Problem to work on
Which lines in the data below contain the string "skPoint"? Locate each one and copy it out.

Stored items:

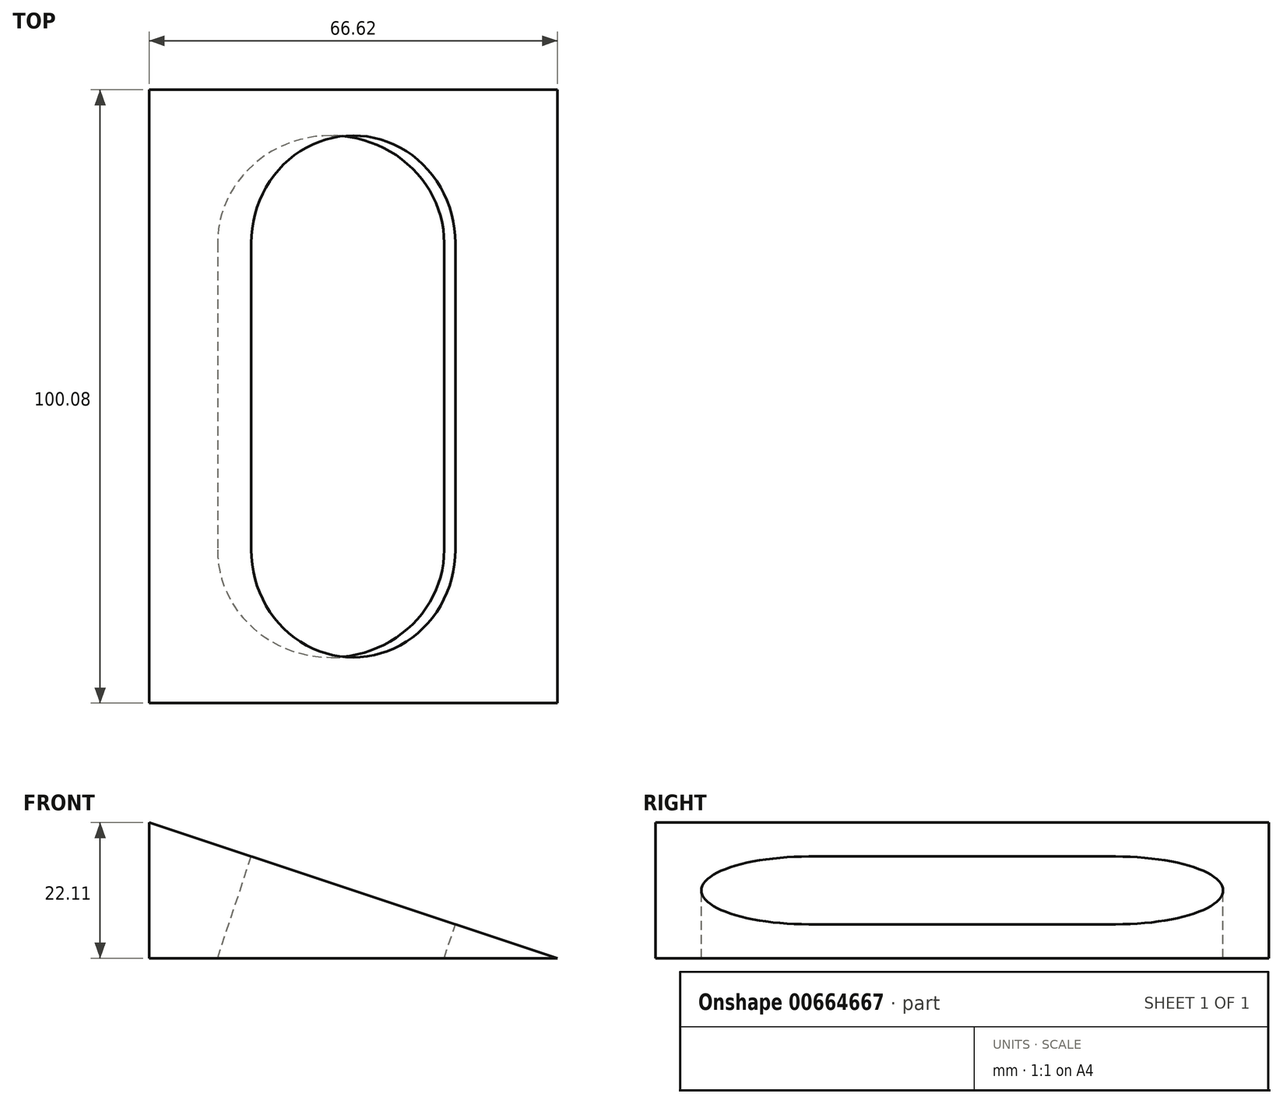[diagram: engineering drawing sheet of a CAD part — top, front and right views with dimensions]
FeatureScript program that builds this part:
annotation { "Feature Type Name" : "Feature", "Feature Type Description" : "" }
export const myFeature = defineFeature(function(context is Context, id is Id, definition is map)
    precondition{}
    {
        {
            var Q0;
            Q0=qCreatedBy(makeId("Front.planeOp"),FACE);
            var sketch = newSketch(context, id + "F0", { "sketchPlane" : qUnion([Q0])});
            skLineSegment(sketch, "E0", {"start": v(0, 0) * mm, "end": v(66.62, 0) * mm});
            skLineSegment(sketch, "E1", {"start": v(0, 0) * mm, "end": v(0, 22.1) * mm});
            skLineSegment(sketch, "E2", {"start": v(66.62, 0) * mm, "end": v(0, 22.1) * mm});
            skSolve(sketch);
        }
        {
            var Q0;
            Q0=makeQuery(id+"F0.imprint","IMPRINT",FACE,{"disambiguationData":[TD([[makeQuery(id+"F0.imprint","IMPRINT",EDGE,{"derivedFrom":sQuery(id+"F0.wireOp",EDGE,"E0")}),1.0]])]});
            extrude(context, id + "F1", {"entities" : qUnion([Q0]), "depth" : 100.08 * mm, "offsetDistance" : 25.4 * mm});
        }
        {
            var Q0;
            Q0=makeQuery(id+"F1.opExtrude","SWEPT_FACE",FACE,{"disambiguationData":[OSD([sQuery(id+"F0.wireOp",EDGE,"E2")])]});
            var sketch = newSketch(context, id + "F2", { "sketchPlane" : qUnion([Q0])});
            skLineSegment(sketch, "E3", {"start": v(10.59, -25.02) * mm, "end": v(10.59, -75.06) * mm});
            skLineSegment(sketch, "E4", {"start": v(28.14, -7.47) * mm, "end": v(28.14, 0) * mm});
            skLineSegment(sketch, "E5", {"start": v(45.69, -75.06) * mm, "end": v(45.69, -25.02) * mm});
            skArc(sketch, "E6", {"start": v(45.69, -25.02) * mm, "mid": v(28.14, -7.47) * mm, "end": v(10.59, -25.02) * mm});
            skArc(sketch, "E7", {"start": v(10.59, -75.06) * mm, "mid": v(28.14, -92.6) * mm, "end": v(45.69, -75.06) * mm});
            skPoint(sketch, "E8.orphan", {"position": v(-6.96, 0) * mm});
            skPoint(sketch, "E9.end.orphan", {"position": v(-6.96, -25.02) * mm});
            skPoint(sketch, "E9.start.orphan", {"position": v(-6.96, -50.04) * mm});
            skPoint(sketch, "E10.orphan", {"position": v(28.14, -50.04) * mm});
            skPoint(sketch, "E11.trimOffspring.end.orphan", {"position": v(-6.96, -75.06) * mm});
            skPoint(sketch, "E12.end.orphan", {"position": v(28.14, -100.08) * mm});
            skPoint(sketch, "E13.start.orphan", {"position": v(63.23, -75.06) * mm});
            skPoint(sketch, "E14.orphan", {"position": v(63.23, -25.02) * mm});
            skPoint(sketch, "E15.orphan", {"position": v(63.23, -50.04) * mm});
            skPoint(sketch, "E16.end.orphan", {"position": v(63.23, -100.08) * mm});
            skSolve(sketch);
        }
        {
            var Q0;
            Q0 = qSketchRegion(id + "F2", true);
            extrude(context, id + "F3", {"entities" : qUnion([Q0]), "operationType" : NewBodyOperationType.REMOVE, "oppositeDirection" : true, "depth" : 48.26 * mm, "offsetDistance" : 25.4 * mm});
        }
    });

Answer for the task
            skPoint(sketch, "E8.orphan", {"position": v(-6.96, 0) * mm});
            skPoint(sketch, "E9.end.orphan", {"position": v(-6.96, -25.02) * mm});
            skPoint(sketch, "E9.start.orphan", {"position": v(-6.96, -50.04) * mm});
            skPoint(sketch, "E10.orphan", {"position": v(28.14, -50.04) * mm});
            skPoint(sketch, "E11.trimOffspring.end.orphan", {"position": v(-6.96, -75.06) * mm});
            skPoint(sketch, "E12.end.orphan", {"position": v(28.14, -100.08) * mm});
            skPoint(sketch, "E13.start.orphan", {"position": v(63.23, -75.06) * mm});
            skPoint(sketch, "E14.orphan", {"position": v(63.23, -25.02) * mm});
            skPoint(sketch, "E15.orphan", {"position": v(63.23, -50.04) * mm});
            skPoint(sketch, "E16.end.orphan", {"position": v(63.23, -100.08) * mm});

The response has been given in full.